A Michigan city council candidate merited shock and ire when she said she wants to keep a local town as white as possible. Jean Cramer made headlines over the weekend when she was posed a question by a moderator on diversifying Marysville, which is reportedly 95% white.
“My suggestion, recommendation: Keep Marysville a white community as much as possible,” Cramer said.
Her statement was recorded by WPHM radio in which gasps can be heard from those in attendance and fellow candidates. However, the reactions didn’t stop Cramer from doubling down on her statement.
“Seriously, in other words, no foreign-born, no foreign people because of what, in our past, we’ve experienced it’s better to have … simply American-born. Put it that way and no foreigners. No.”
The 67-year-old was asked by a Port Huron Times Herald reporter to respond to criticisms from Mayor Kathy Hayman who has biracial grandchildren and a black son-in-law.
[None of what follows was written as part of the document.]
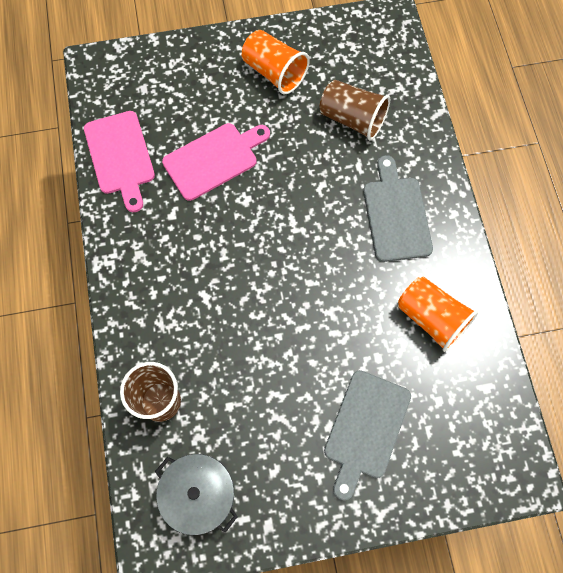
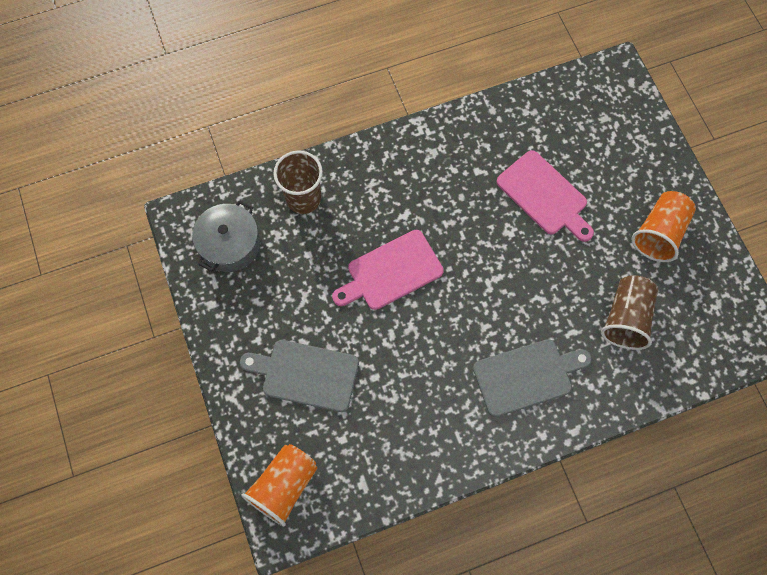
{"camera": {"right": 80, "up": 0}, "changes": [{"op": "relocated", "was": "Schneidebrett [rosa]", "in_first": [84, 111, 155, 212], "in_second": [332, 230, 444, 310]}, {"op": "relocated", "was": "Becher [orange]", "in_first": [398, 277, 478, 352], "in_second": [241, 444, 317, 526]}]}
Cramer, however, didn’t back down and went as far as to call Hayman’s family “wrong.”
“How can I put this? What Kathy Hayman doesn’t know is that her family is in the wrong,” she said. “(A) husband and wife need to be the same race. Same thing with kids. That’s how it’s been from the beginning of, how can I say, when God created the heaven and the earth. He created Adam and Eve at the same time. But as far as me being against blacks, no I’m not,” Cramer said.
It took Hayman a bit to get her bearings, but she later responded to Cramer insensitive comments.
“My son-in-law is a black man and I have biracial grandchildren,” Hayman continued. “And I take this very personally what you’ve said, and I know that there’s nothing I can say that’s going to change your mind. … We just need to have more kindness — that’s it.”
Another candidate, Mike Deising, was just as flabbergasted as the mayor and other candidates.
“Just checking the calendar here and making sure it’s still 2019,” Deising said. “Yeah, I thought we covered civil rights about 50 years ago.”